How to troubleshoot pBlk exhaustion due to vscan server on Data ONTAP 8 7-Mode
Applies to
- Data ONTAP 8 operating in 7-Mode
- Data ONTAP 7
Description
- The response time of an external Vscan server directly impacts the ability of a Storage Controller to respond to client requests.
- In Data ONTAP 7 and Data ONTAP 8-7 Mode, Vscan servers are external to the Storage Controller.
- pBlks usage increases because the request from the client accounts for pBlk usage.
- Scanning of the file (via opening the file) from the Vscan server accounts for additional pBlk usage.
- If Vscan server can complete the file scan faster, Data ONTAP can respond to the original client request and free up pBlk(s) faster.
Consider the following four aspects of pBlk exhaustion
and external Vscan servers:
- Number of Vscan servers:
- Storage Controller can send a maximum of 50 scan requests to a Vscan server at any given time.

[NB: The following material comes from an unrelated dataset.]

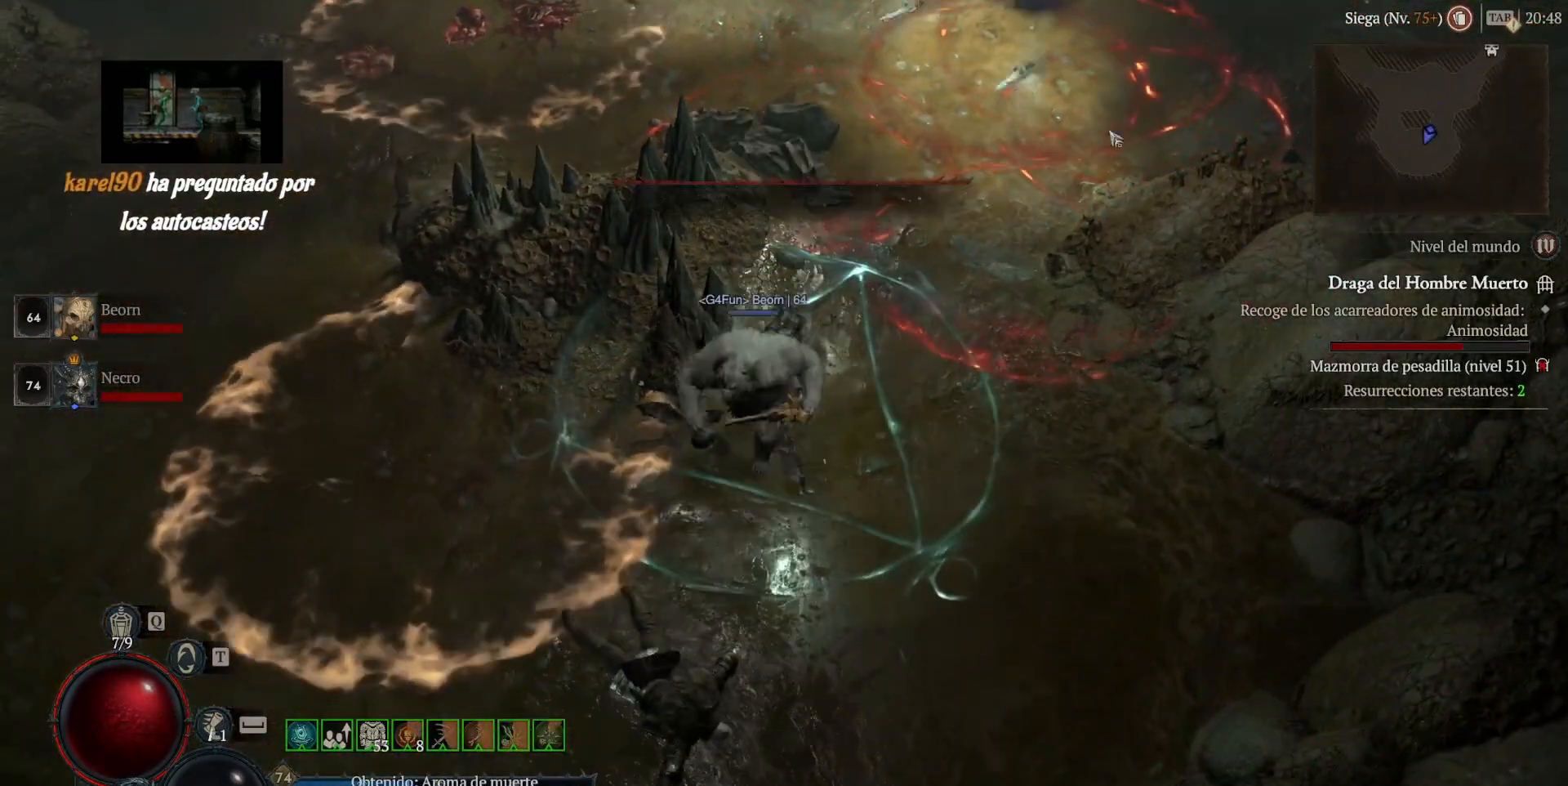
{"keys": ["shift"], "mouse": ["right", "mb5"], "events": [[120, "mouse_left", "down"], [120, "mouse_mb4", "down"], [280, "mouse_left", "up"], [280, "mouse_mb4", "up"], [360, "shift", "down"], [440, "mouse_mb5", "down"], [440, "mouse_right", "down"]]}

(If Multistore is used,100 requests can be sent to one server with two vfilers; 50 per vfiler) - If 100 requests come in at the same time, one Vscan server will have to process the first 50 requests before it can start the second 50 requests.
- In this scenario, the
Max gOffloadQueue depth
becomes 50, since the storage controller has to wait for some of the first block of 50 to finish before sending requests held in the second block of 50. - In this example,
pBlk exhaustion
might not have occurred, but this is highlighted as more clients are added to a Storage Controller, and there is a need for optimal performance from the AV infrastructure.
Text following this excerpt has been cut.